Бара "Ваr Воss" больше нет. Точнее, здание сохранилось, и даже интерьер никто толком менять не стал, но название его теперь значится неоновыми буквами, как "У Адмирала". Оригинально пи**ец.
Чачик что-то буркнул о том, что папаня Светлаковой выдал дочку замуж, благодаря чему расширил бизнес, свалив столицу покорять, и опустил свою тушу за один единственный свободный столик.
— Вероника с мужем следом переехали, и вроде как там у нее все неплохо сложилось, сынишку годовалого воспитывает.
— Ну… я рад, — пожимаю плечами, раскручивая в руках пустую салфетницу.
— Ага. Пофиг тебе, — усмехается Чача и жестом подзывает к себе официанта. Делает заказ, пока я продолжаю проверять, сколько раз салфетница сможет прокрутиться вокруг своей оси, если ее раскрутить, как следует, и украдкой поглядываю на эту небритую рожу. Нет, серьезно, такое чувство, что я бомжа в бар привел пивом угостить с похмелья.
— Народу много. В этом году приезжих больше, чем обычно, — считает нужным сообщить Чача, и я вроде как заинтересованно вращаю головой по сторонам. Народу в баре и вправду тьма, удивительно, что мы вообще смогли пустой столик отыскать. Музыка играет негромко, звенят бокалы, звонкий женский смех доносится из-за соседнего столика… Все веселье в курортном городке в это время только начинается. Когда-то и я был неотъемлемой частью этого веселья… Кажется, что лет сто назад.
Пока ждем официанта, оба молчим как два осла последних. Ну, а что я ему скажу? Что рад видеть? Что соскучился?.. Тьфу. Что больше не злюсь?.. Нет, наверное, не злюсь… уже. Вся злость во мне давно перегорела, осталось какое-то легкое, неприятное послевкусие. А перегорела в тот момент, когда Лиза согласилась стать моей женой даже будучи не уверенной, что зрение ко мне вернется.
Что еще мне в этой жизни нужно было?.. Только она. Ее доверие. Ее любовь. Лиза… она стала моей новой жизнью, а в новой жизни нет места старым обидам и уж тем более — мести. Хватит с меня этого, по горло сыт.

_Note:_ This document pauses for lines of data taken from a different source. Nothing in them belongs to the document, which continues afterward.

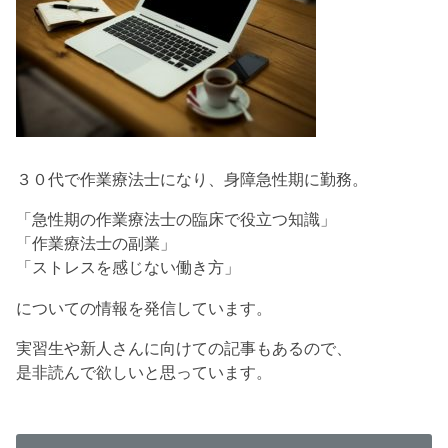
３０代で作業療法士になり、身障急性期に勤務。
「急性期の作業療法士の臨床で役立つ知識」
「作業療法士の副業」
「ストレスを感じない働き方」
についての情報を発信しています。
実習生や新人さんに向けての記事もあるので、
是非読んで欲しいと思っています。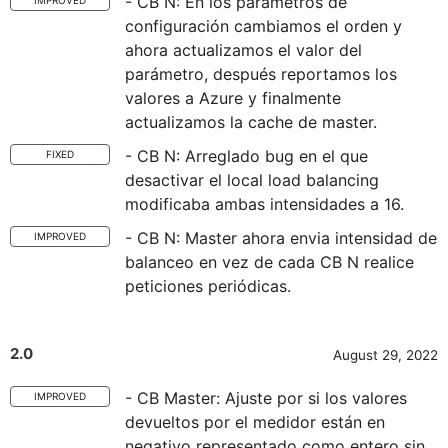
- CB N: En los parámetros de
IMPROVED
configuración cambiamos el orden y
ahora actualizamos el valor del
parámetro, después reportamos los
valores a Azure y finalmente
actualizamos la cache de master.
- CB N: Arreglado bug en el que
FIXED
desactivar el local load balancing
modificaba ambas intensidades a 16.
- CB N: Master ahora envia intensidad de
IMPROVED
balanceo en vez de cada CB N realice
peticiones periódicas.
2.0
August 29, 2022
- CB Master: Ajuste por si los valores
IMPROVED
devueltos por el medidor están en
negativo representado como entero sin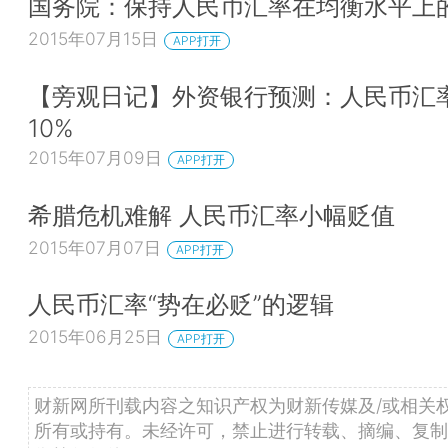
国务院：保持人民币汇率在均衡水平上
2015年07月15日
APP打开
【旁观日记】外资银行预测：人民币汇
10%
2015年07月09日
APP打开
希腊危机难解 人民币汇率小幅贬值
2015年07月07日
APP打开
人民币汇率“势在必贬”的逻辑
2015年06月25日
APP打开
财新网所刊载内容之知识产权为财新传媒及/或相关
所有或持有。未经许可，禁止进行转载、摘编、复制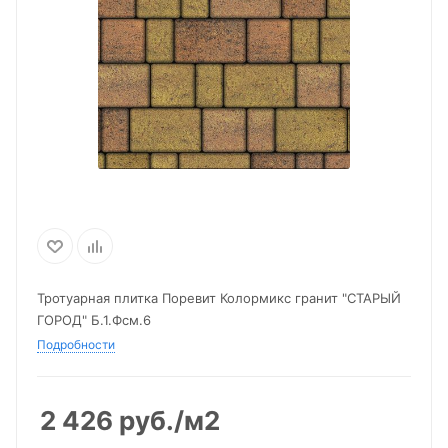
Тротуарная плитка Поревит Колормикс гранит "СТАРЫЙ
ГОРОД" Б.1.Фсм.6
Подробности
2 426
руб.
/м2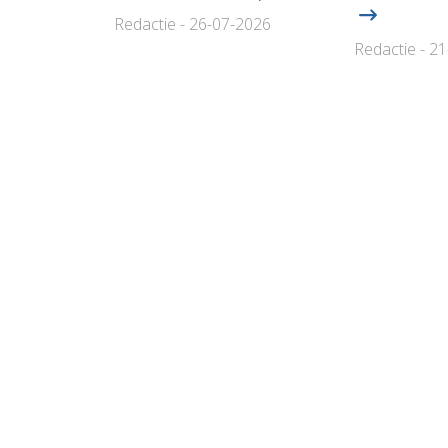
Redactie - 26-07-2026
Redactie - 2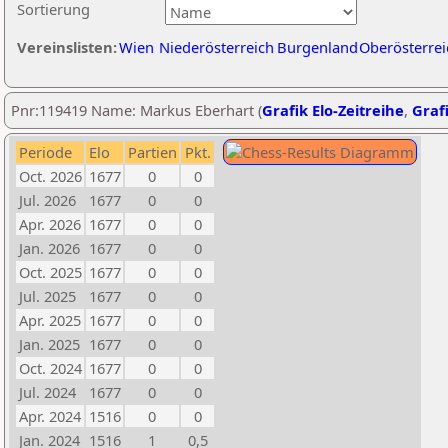
Sortierung
Vereinslisten:
Wien
Niederösterreich
Burgenland
Oberösterrei
Pnr:119419 Name: Markus Eberhart (
Grafik Elo-Zeitreihe
,
Grafi
Periode
Elo
Partien
Pkt.
Oct. 2026
1677
0
0
Jul. 2026
1677
0
0
Apr. 2026
1677
0
0
Jan. 2026
1677
0
0
Oct. 2025
1677
0
0
Jul. 2025
1677
0
0
Apr. 2025
1677
0
0
Jan. 2025
1677
0
0
Oct. 2024
1677
0
0
Jul. 2024
1677
0
0
Apr. 2024
1516
0
0
Jan. 2024
1516
1
0,5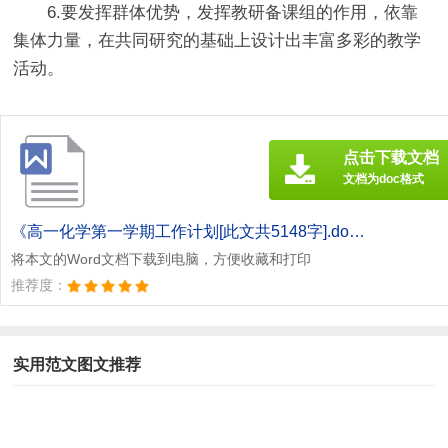
6.要发挥群体优势，发挥教研备课组的作用，依靠
集体力量，在共同研究的基础上设计出丰富多彩的教学
活动。
点击下载文档
文档为doc格式
《高一化学第一学期工作计划[此文共5148字].doc》
将本文的Word文档下载到电脑，方便收藏和打印
推荐度：
实用范文图文推荐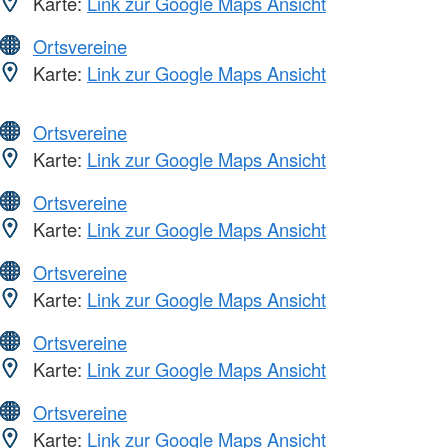
Karte:
Link zur Google Maps Ansicht
Ortsvereine
Karte:
Link zur Google Maps Ansicht
Ortsvereine
Karte:
Link zur Google Maps Ansicht
Ortsvereine
Karte:
Link zur Google Maps Ansicht
Ortsvereine
Karte:
Link zur Google Maps Ansicht
Ortsvereine
Karte:
Link zur Google Maps Ansicht
Ortsvereine
Karte:
Link zur Google Maps Ansicht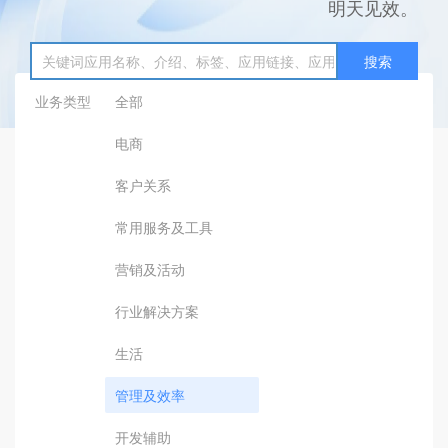
明天见效。
搜索
业务类型
全部
电商
客户关系
常用服务及工具
营销及活动
行业解决方案
生活
管理及效率
开发辅助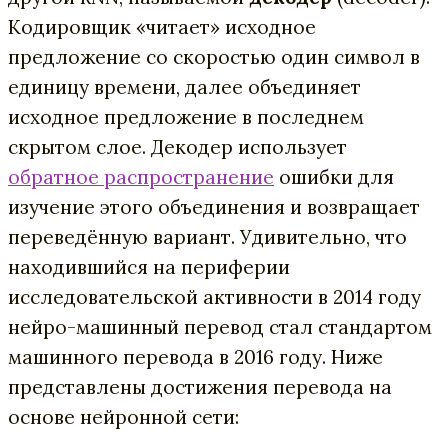
Кодировщик «читает» исходное
предложение со скоростью один символ в
единицу времени, далее объединяет
исходное предложение в последнем
скрытом слое. Декодер использует
обратное распространение
ошибки для
изучение этого объединения и возвращает
переведённую вариант. Удивительно, что
находившийся на периферии
исследовательской активности в 2014 году
нейро-машинный перевод стал стандартом
машинного перевода в 2016 году. Ниже
представлены достижения перевода на
основе нейронной сети: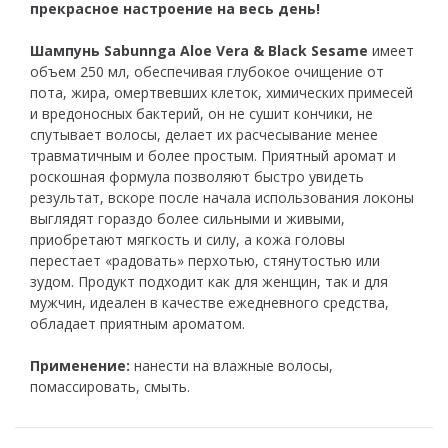
прекрасное настроение на весь день!
Шампунь Sabunnga Aloe Vera & Black Sesame
имеет
объем 250 мл, обеспечивая глубокое очищение от
пота, жира, омертвевших клеток, химических примесей
и вредоносных бактерий, он не сушит кончики, не
спутывает волосы, делает их расчесывание менее
травматичным и более простым. Приятный аромат и
роскошная формула позволяют быстро увидеть
результат, вскоре после начала использования локоны
выглядят гораздо более сильными и живыми,
приобретают мягкость и силу, а кожа головы
перестает «радовать» перхотью, стянутостью или
зудом. Продукт подходит как для женщин, так и для
мужчин, идеален в качестве ежедневного средства,
обладает приятным ароматом.
Применение:
нанести на влажные волосы,
помассировать, смыть.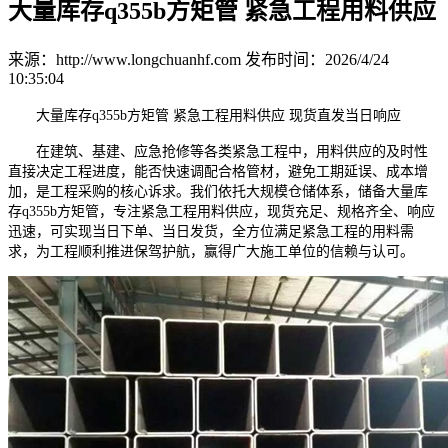
大量库存q355b方矩管 紧急工程用料供应
来源：http://www.longchuanhf.com
发布时间：2026/4/24
10:35:04
大量库存q355b方矩管 紧急工程用料供应 现货直发当日响应
在建筑、基建、应急抢修等各类紧急工程中，用料供应的及时性
直接决定工程进度，能否快速调配合格管材，避免工期延误、成本增
加，是工程采购的核心诉求。我们依托大规模仓储体系，储备大量库
存q355b方矩管，专注紧急工程用料供应，现货充足、规格齐全、响应
迅速，可实现当日下单、当日发货，全方位满足紧急工程的用料需
求，为工程顺利推进保驾护航，赢得广大施工单位的信赖与认可。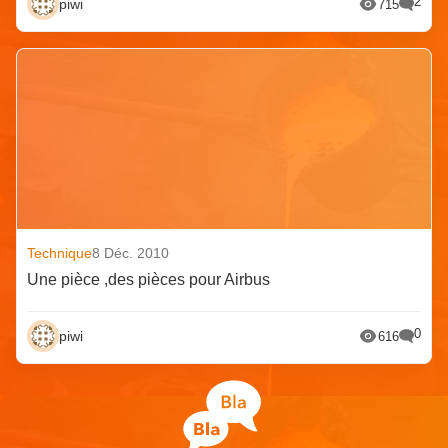
2
piwi
715
Technique
8 Déc. 2010
Une pièce ,des pièces pour Airbus
0
piwi
616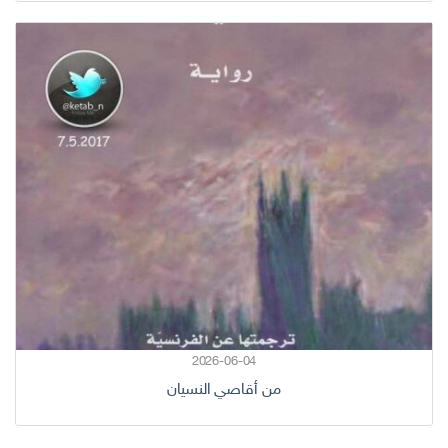
2026-06-04
من أقاصي النسيان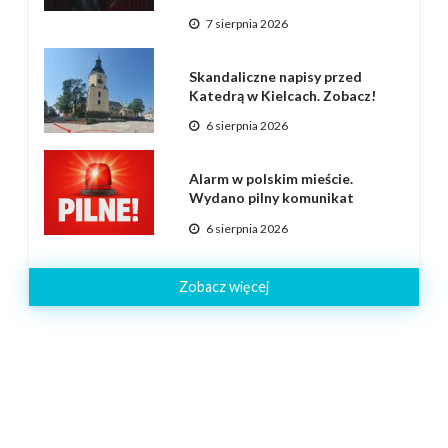
7 sierpnia 2026
Skandaliczne napisy przed
Katedrą w Kielcach. Zobacz!
6 sierpnia 2026
Alarm w polskim mieście.
Wydano pilny komunikat
6 sierpnia 2026
Zobacz więcej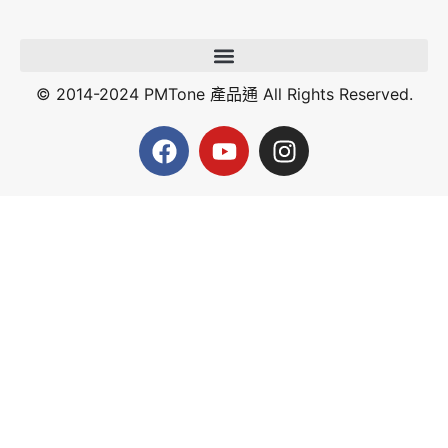
© 2014-2024 PMTone 產品通 All Rights Reserved.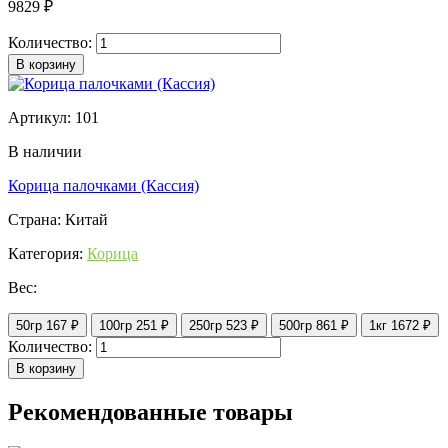
9829 ₽
Количество:
В корзину
Артикул: 101
В наличии
Корица палочками (Кассия)
Страна: Китай
Категория:
Корица
Вес:
50гр
167 ₽
100гр
251 ₽
250гр
523 ₽
500гр
861 ₽
1кг
1672 ₽
Количество:
В корзину
Рекомендованные товары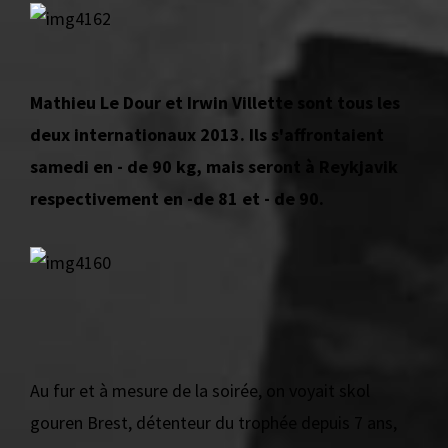
Mathieu Le Dour et Irwin Villette sont tous les
deux internationaux 2013. Ils s'affrontaient
samedi en - de 90 kg, mais seront à Reykjavik
respectivement en -de 81 et - de 90.
Au fur et à mesure de la soirée, on voyait skol
gouren Brest, détenteur du trophée depuis 7 ans,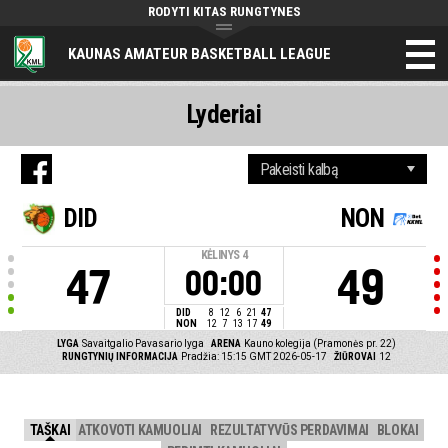
RODYTI KITAS RUNGTYNES
KAUNAS AMATEUR BASKETBALL LEAGUE
Lyderiai
DID
NON
KĖLINYS
4
47
49
00:00
DID
8
12
6
21
47
NON
12
7
13
17
49
LYGA
Savaitgalio Pavasario lyga
ARENA
Kauno kolegija (Pramonės pr. 22)
RUNGTYNIŲ INFORMACIJA
Pradžia: 15:15 GMT 2026-05-17
ŽIŪROVAI
12
TAŠKAI
ATKOVOTI KAMUOLIAI
REZULTATYVŪS PERDAVIMAI
BLOKAI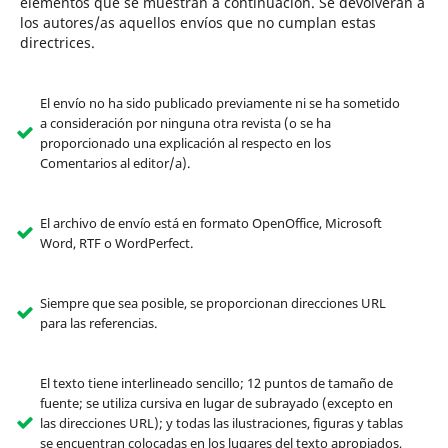
elementos que se muestran a continuación. Se devolverán a
los autores/as aquellos envíos que no cumplan estas
directrices.
El envío no ha sido publicado previamente ni se ha sometido
a consideración por ninguna otra revista (o se ha
proporcionado una explicación al respecto en los
Comentarios al editor/a).
El archivo de envío está en formato OpenOffice, Microsoft
Word, RTF o WordPerfect.
Siempre que sea posible, se proporcionan direcciones URL
para las referencias.
El texto tiene interlineado sencillo; 12 puntos de tamaño de
fuente; se utiliza cursiva en lugar de subrayado (excepto en
las direcciones URL); y todas las ilustraciones, figuras y tablas
se encuentran colocadas en los lugares del texto apropiados,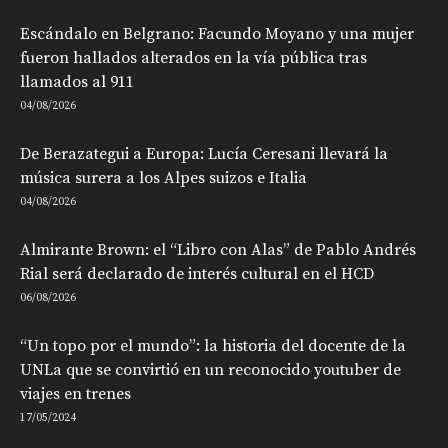
Escándalo en Belgrano: Facundo Moyano y una mujer
fueron hallados alterados en la vía pública tras
llamados al 911
04/08/2026
De Berazategui a Europa: Lucía Ceresani llevará la
música surera a los Alpes suizos e Italia
04/08/2026
Almirante Brown: el “Libro con Alas” de Pablo Andrés
Rial será declarado de interés cultural en el HCD
06/08/2026
“Un topo por el mundo”: la historia del docente de la
UNLa que se convirtió en un reconocido youtuber de
viajes en trenes
17/05/2024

— Держи, — Чача ставит передо мной бокал пенного, после того, как официанту удается кое-как разрядить напряженную атмосферу за нашим столиком, и добавляет, слабо улыбаясь: — Сегодня я угощаю.
— Зарплату дали?
— Не-е-е… задерживают, как обычно.
— И кем работаешь? — откидываюсь на спинку стула и делаю глоток пива, при этом, не упуская из виду, как Чача, будто это привычное дело, наливает из графина в рюмку водку и готовится запить это дело пивом.
— В порту. Грузчиком, — без заминок сообщает, отправляет в рот содержимое рюмки и, даже не морщась, запивает пивком.
Игнорирую.
— И как тебе?
— Что, как? — вытирает губы тыльной стороной ладони и забрасывает в рот парочку орешков.
— Как тебе — жизнь свою просе*ать?
Застывает:
— В смысле?
— Давно "Ершами" балуешься? — вопросом на вопрос и на пустую рюмку киваю. А Чача молчит, только лоб хмурить начинает, и глазами недобро сверкает, вроде как "Не сунь нос не в свое дело". Да я бы и не сунул, если бы только…
— Давай завязывай с этим, еще и тебя я хоронить не хочу.
Рука Чачи застывает на пути к графину, глаза расширяются, а взгляд настолько смешанными чувствами наполняется, что не могу понять: то ли он злится, то ли он растерян, то ли удивлен.
Прочищаю горло и решаю припасть губами к своему бокалу, чтобы как-то сгладить ситуацию, что ли.
Замечаю, как Чача приходит в себя и вновь наполняет рюмку белой жидкостью.